Crash in SampledGrid::Lookup() method
(I was actually trying to reproduce this when I stumbled across #150)
When rendering with --gpu or --wavefront you can see the Medium's bounding Shape as an artifact.
Rendered with c65e25c
CPU - VolPath
pbrt wavefront_bug.pbrt --outfile cpu.png
This is what I would expect the render to look like.

GPU
pbrt wavefront_bug.pbrt --outfile cpu.png
You can see a box shape artifact.

CPU - Wavefront
pbrt --wavefront wavefront_bug.pbrt --outfile wavefront.png
Release Mode
There is a SegFault
(gdb)
#0 0x0000000000000000 in ?? ()
#1 0x0000555555ad0d8f in auto pbrt::SampledGrid<float>::Lookup<__nv_hdl_wrapper_t<false, true, __nv_dl_tag<float (pbrt::SampledGrid<float>::*)(pbrt::Point3<float> const&) const, &(pbrt::SampledGrid<float>::Lookup(pbrt::Point3<float> const&) const), 1u>, float (float)> >(pbrt::Point3<float> const&, __nv_hdl_wrapper_t<false, true, __nv_dl_tag<float (pbrt::SampledGrid<float>::*)(pbrt::Point3<float> const&) const, &(pbrt::SampledGrid<float>::Lookup(pbrt::Point3<float> const&) const), 1u>, float (float)>) const ()
#2 0x0000555555b048f8 in pbrt::SampledSpectrum pbrt::CuboidMedium<pbrt::UniformGridMediumProvider>::SampleT_maj<pbrt::WavefrontPathIntegrator::SampleMediumInteraction(int)::{lambda(pbrt::MediumSampleWorkItem)#1}::operator()(pbrt::MediumSampleWorkItem) const::{lambda(pbrt::MediumSample const&)#1}>(pbrt::Ray, float, float, pbrt::RNG&, pbrt::SampledWavelengths const&, pbrt::WavefrontPathIntegrator::SampleMediumInteraction(int)::{lambda(pbrt::MediumSampleWorkItem)#1}::operator()(pbrt::MediumSampleWorkItem) const::{lambda(pbrt::MediumSample const&)#1}) const ()
Debug Mode
Renders but with the artifact.
Sample Scene
The above example was using a UniformGrid Medium, but the same happens with the NanoVDB Medium as well.
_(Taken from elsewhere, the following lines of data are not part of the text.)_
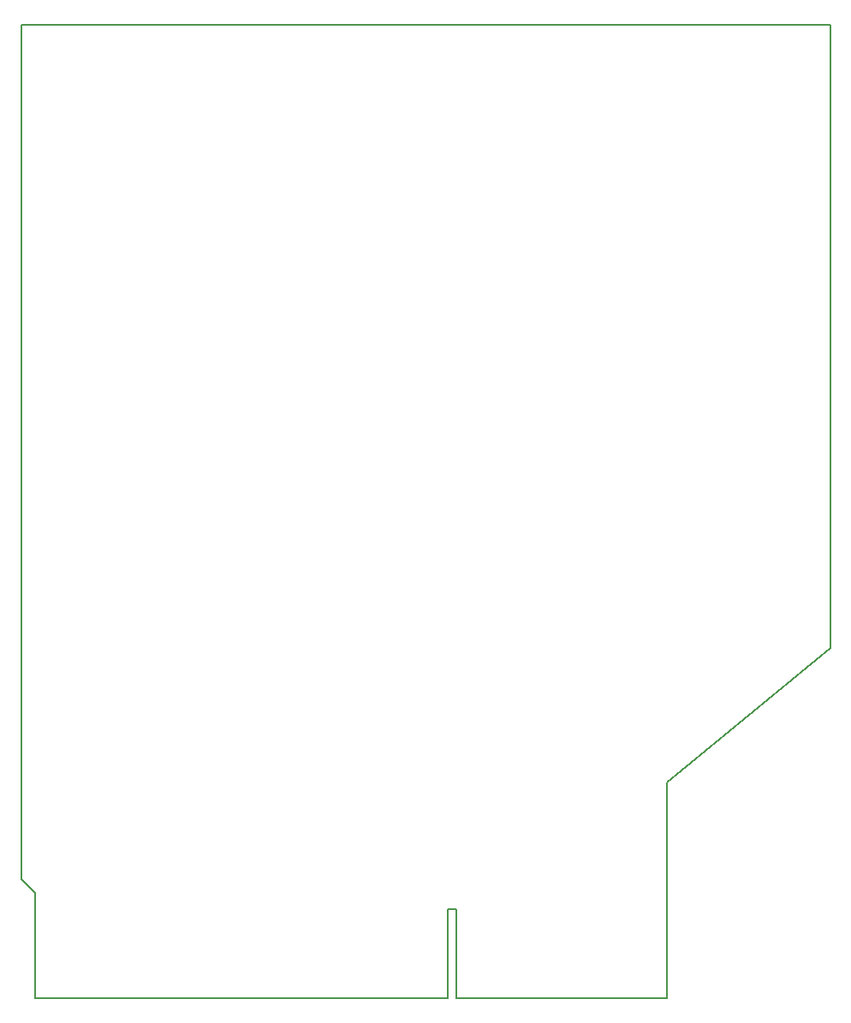
<source format=gm1>
G04 DipTrace 4.2.0.1*
G04 KKV_BoardOutline.gbr*
%MOMM*%
G04 #@! TF.FileFunction,Profile*
G04 #@! TF.Part,Single*
%ADD12C,0.14*%
%FSLAX35Y35*%
G04*
G71*
G90*
G75*
G01*
G04 BoardOutline*
%LPD*%
X-7861300Y-8578833D2*
D12*
Y-8763000D1*
Y-9613867D1*
Y-9620233D1*
X-3780800Y-9618967D1*
Y-8742667D1*
X-3698233D1*
Y-9618967D1*
X-1612900Y-9620233D1*
Y-8432800D1*
Y-7493000D1*
X0Y-6159467D1*
Y0D1*
X-8001000D1*
Y-8445467D1*
X-7861300Y-8578833D1*
M02*

</source>
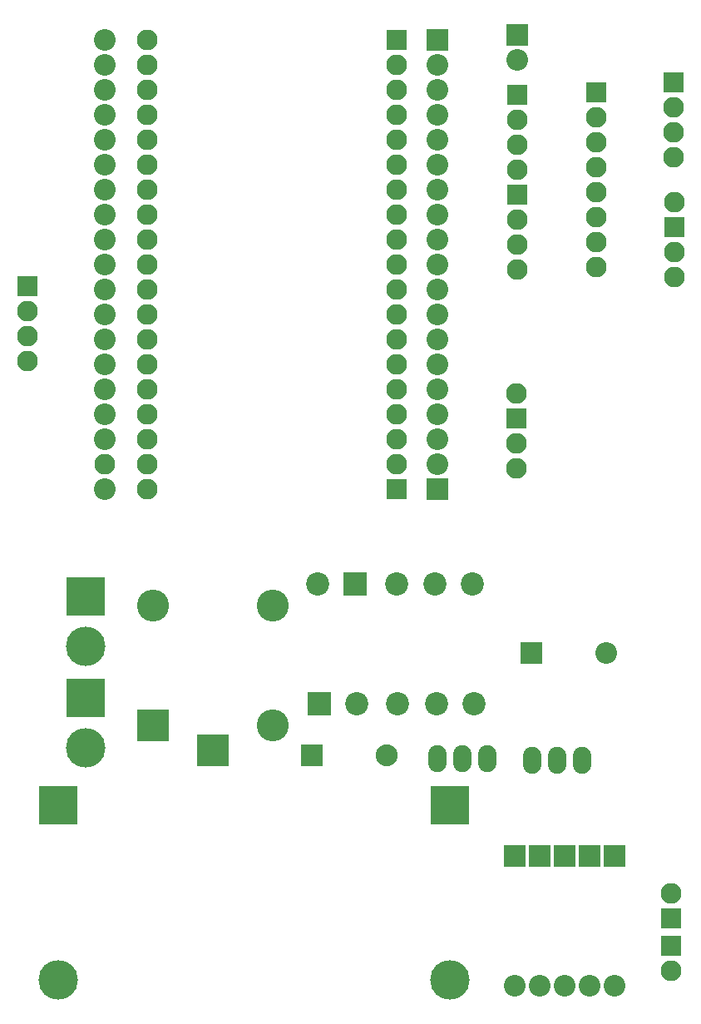
<source format=gts>
G04*
G04 #@! TF.GenerationSoftware,Altium Limited,Altium Designer,21.3.2 (30)*
G04*
G04 Layer_Color=8388736*
%FSTAX24Y24*%
%MOIN*%
G70*
G04*
G04 #@! TF.SameCoordinates,F68F6C76-AA82-476B-A51A-8D37A50AFAF4*
G04*
G04*
G04 #@! TF.FilePolarity,Negative*
G04*
G01*
G75*
%ADD17R,0.0830X0.0830*%
%ADD18C,0.0830*%
%ADD19C,0.1580*%
%ADD20R,0.1580X0.1580*%
%ADD21R,0.0880X0.0880*%
%ADD22C,0.0880*%
%ADD23C,0.1280*%
%ADD24R,0.1280X0.1280*%
%ADD25R,0.1580X0.1580*%
%ADD26R,0.0930X0.0930*%
%ADD27C,0.0930*%
%ADD28R,0.0830X0.0830*%
%ADD29C,0.0871*%
%ADD30R,0.0871X0.0871*%
%ADD31R,0.0871X0.0871*%
%ADD32O,0.0740X0.1080*%
D17*
X0158Y0214D02*
D03*
Y0394D02*
D03*
D18*
Y0224D02*
D03*
Y0234D02*
D03*
Y0244D02*
D03*
Y0254D02*
D03*
Y0264D02*
D03*
Y0274D02*
D03*
Y0284D02*
D03*
Y0294D02*
D03*
Y0304D02*
D03*
Y0314D02*
D03*
Y0324D02*
D03*
Y0334D02*
D03*
Y0344D02*
D03*
Y0354D02*
D03*
Y0364D02*
D03*
Y0374D02*
D03*
Y0384D02*
D03*
X0058Y0394D02*
D03*
Y0384D02*
D03*
Y0374D02*
D03*
Y0364D02*
D03*
Y0354D02*
D03*
Y0344D02*
D03*
Y0334D02*
D03*
Y0324D02*
D03*
Y0314D02*
D03*
Y0304D02*
D03*
Y0294D02*
D03*
Y0284D02*
D03*
Y0274D02*
D03*
Y0264D02*
D03*
Y0254D02*
D03*
Y0244D02*
D03*
Y0234D02*
D03*
Y0224D02*
D03*
Y0214D02*
D03*
X02695Y0299D02*
D03*
Y0309D02*
D03*
Y0329D02*
D03*
X0041Y0224D02*
D03*
X0238Y0363D02*
D03*
Y0353D02*
D03*
Y0343D02*
D03*
Y0333D02*
D03*
Y0323D02*
D03*
Y0313D02*
D03*
Y0303D02*
D03*
X02065Y0302D02*
D03*
Y0312D02*
D03*
Y0322D02*
D03*
Y0342D02*
D03*
Y0352D02*
D03*
Y0362D02*
D03*
X0268Y0021D02*
D03*
Y0052D02*
D03*
X0206Y02225D02*
D03*
Y02325D02*
D03*
Y02525D02*
D03*
X0269Y0367D02*
D03*
Y0357D02*
D03*
Y0347D02*
D03*
X001Y02855D02*
D03*
Y02755D02*
D03*
Y02655D02*
D03*
D19*
X00225Y00175D02*
D03*
X01795D02*
D03*
X00335Y0151D02*
D03*
Y01105D02*
D03*
D20*
X00225Y00875D02*
D03*
X01795D02*
D03*
D21*
X0124Y01075D02*
D03*
D22*
X0154D02*
D03*
D23*
X01085Y01195D02*
D03*
X00605Y01675D02*
D03*
X01085D02*
D03*
D24*
X00845Y01095D02*
D03*
X00605Y01195D02*
D03*
D25*
X00335Y0171D02*
D03*
Y01305D02*
D03*
D26*
X0127Y0128D02*
D03*
X01415Y0176D02*
D03*
D27*
X01265D02*
D03*
X01585Y0128D02*
D03*
X0158Y0176D02*
D03*
X01735D02*
D03*
X0174Y0128D02*
D03*
X0142D02*
D03*
X01885Y0176D02*
D03*
X0189Y0128D02*
D03*
D28*
X02695Y0319D02*
D03*
X0238Y0373D02*
D03*
X02065Y0332D02*
D03*
Y0372D02*
D03*
X0268Y0031D02*
D03*
Y0042D02*
D03*
X0206Y02425D02*
D03*
X0269Y0377D02*
D03*
X001Y02955D02*
D03*
D29*
X0041Y0214D02*
D03*
Y0234D02*
D03*
Y0244D02*
D03*
Y0254D02*
D03*
Y0264D02*
D03*
Y0274D02*
D03*
Y0284D02*
D03*
Y0294D02*
D03*
Y0304D02*
D03*
Y0314D02*
D03*
Y0324D02*
D03*
Y0334D02*
D03*
Y0344D02*
D03*
Y0354D02*
D03*
Y0364D02*
D03*
Y0374D02*
D03*
Y0384D02*
D03*
Y0394D02*
D03*
X02055Y0015D02*
D03*
X02155D02*
D03*
X02255D02*
D03*
X02355D02*
D03*
X02455D02*
D03*
X01745Y0384D02*
D03*
Y0374D02*
D03*
Y0364D02*
D03*
Y0354D02*
D03*
Y0344D02*
D03*
Y0334D02*
D03*
Y0324D02*
D03*
Y0314D02*
D03*
Y0304D02*
D03*
Y0294D02*
D03*
Y0284D02*
D03*
Y0274D02*
D03*
Y0264D02*
D03*
Y0254D02*
D03*
Y0244D02*
D03*
Y0234D02*
D03*
Y0224D02*
D03*
X02065Y0386D02*
D03*
X0242Y01485D02*
D03*
D30*
X02455Y0067D02*
D03*
X02355D02*
D03*
X02255D02*
D03*
X02155D02*
D03*
X02055D02*
D03*
X0212Y014845D02*
D03*
D31*
X01745Y0394D02*
D03*
Y0214D02*
D03*
X02065Y0396D02*
D03*
D32*
X02125Y01055D02*
D03*
X02225D02*
D03*
X02325D02*
D03*
X01745Y0106D02*
D03*
X01845D02*
D03*
X01945D02*
D03*
M02*

</source>
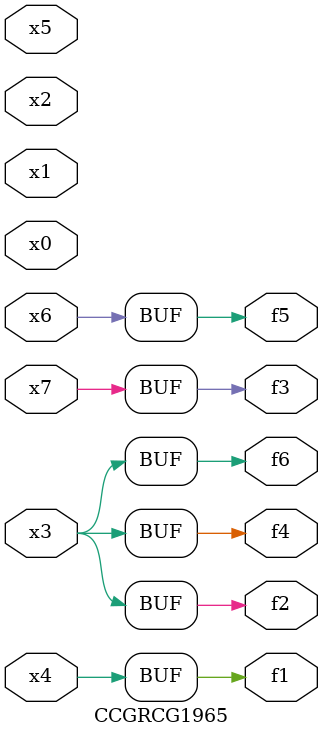
<source format=v>
module CCGRCG1965(
	input x0, x1, x2, x3, x4, x5, x6, x7,
	output f1, f2, f3, f4, f5, f6
);
	assign f1 = x4;
	assign f2 = x3;
	assign f3 = x7;
	assign f4 = x3;
	assign f5 = x6;
	assign f6 = x3;
endmodule

</source>
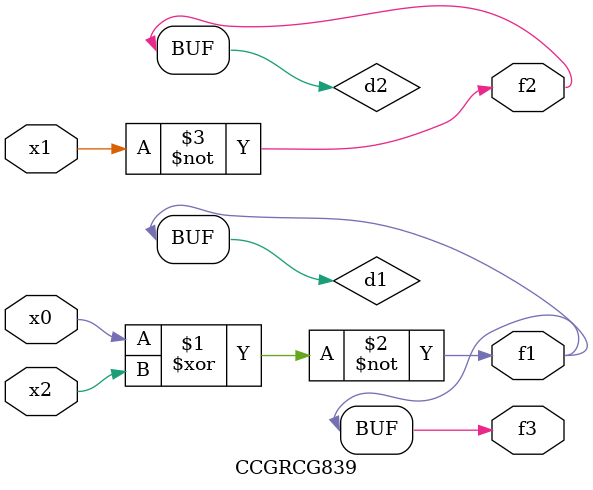
<source format=v>
module CCGRCG839(
	input x0, x1, x2,
	output f1, f2, f3
);

	wire d1, d2, d3;

	xnor (d1, x0, x2);
	nand (d2, x1);
	nor (d3, x1, x2);
	assign f1 = d1;
	assign f2 = d2;
	assign f3 = d1;
endmodule

</source>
In the GPU render you can see the back side of the box Shape containing the medium. (There camera is outside of the box.)
(Nice explosion!)
One piece of good news is that that visible box will go away if you increase the integrator's 'maxdepth'. This stems from the GPU/wavefront integrator measuring depth differently than the regular CPU integrators: it includes medium transition interfaces in its depth count, while the regular CPU path does not. This is fairly unfortunate, but is not easily fixed, especially at this point. We should probably increase the default maxdepth to make this issue pop up less often.
The crash is interesting... (And particularly surprising, for such a simple scene, very similar to many that have long rendered successfully.) Things learned:
- Doesn't reproduce on OSX
- Does reproduce on Linux, but only in release builds (as you note), and only when building with NVCC for GPU support
- Though the crash happens in code that runs on the CPU
- Valgrind reports nothing amiss
- Debugging printfs indicate that the density value is being read successfully from memory, which further indicates not a memory stomp.
- The crash seems to be in the lambda passed into the grid's
Lookup()method. But in this case, the lambda is just a pass-through function that returns the value passed to it. - If I take parameter values that make it crash and make the exact same call elsewhere (e.g. in the grid's constructor), it's fine
I hate to blame the compiler, but this smells like a compiler bug. I'm seeing it with CUDA 11.2.152. (Which version are you using?)
I have just pushed a workaround that adds grid Lookup() methods that don't take that conversion lambda, for cases where it isn't needed. That is obviously highly unsatisfying, but hopefully it keeps you moving forward. I'll continue to dig in.
Good to know about the max depth! When rendering on a GPU what's a few extra bounces going to matter. :D
For the crashing - CUDA: 11.2.1, (nvcc 11.2.142) gcc: (Ubuntu 9.3.0-17ubuntu1~20.04) 9.3.0
I'll give the CUDA Toolkit 11.4 a go later today,
Crashes with 11.4.48 as well. (Unless the issue is on the gcc side, where I could give clang a try.)
Interesting update:
- The example scene no longer crashes when rendering with
--wavefrontmode with 11ef9b3. - Just to verify that it wasn't due to an updated version of nvcc (11.4.100) I recompiled with c65e25c and the crash returned.
- A git bisect reports that 971a4bc, Stop using monotonic_buffer_resource for big allocs in WavefrontIntegrator constructor, resolved/avoided the compiler issue.
Yay?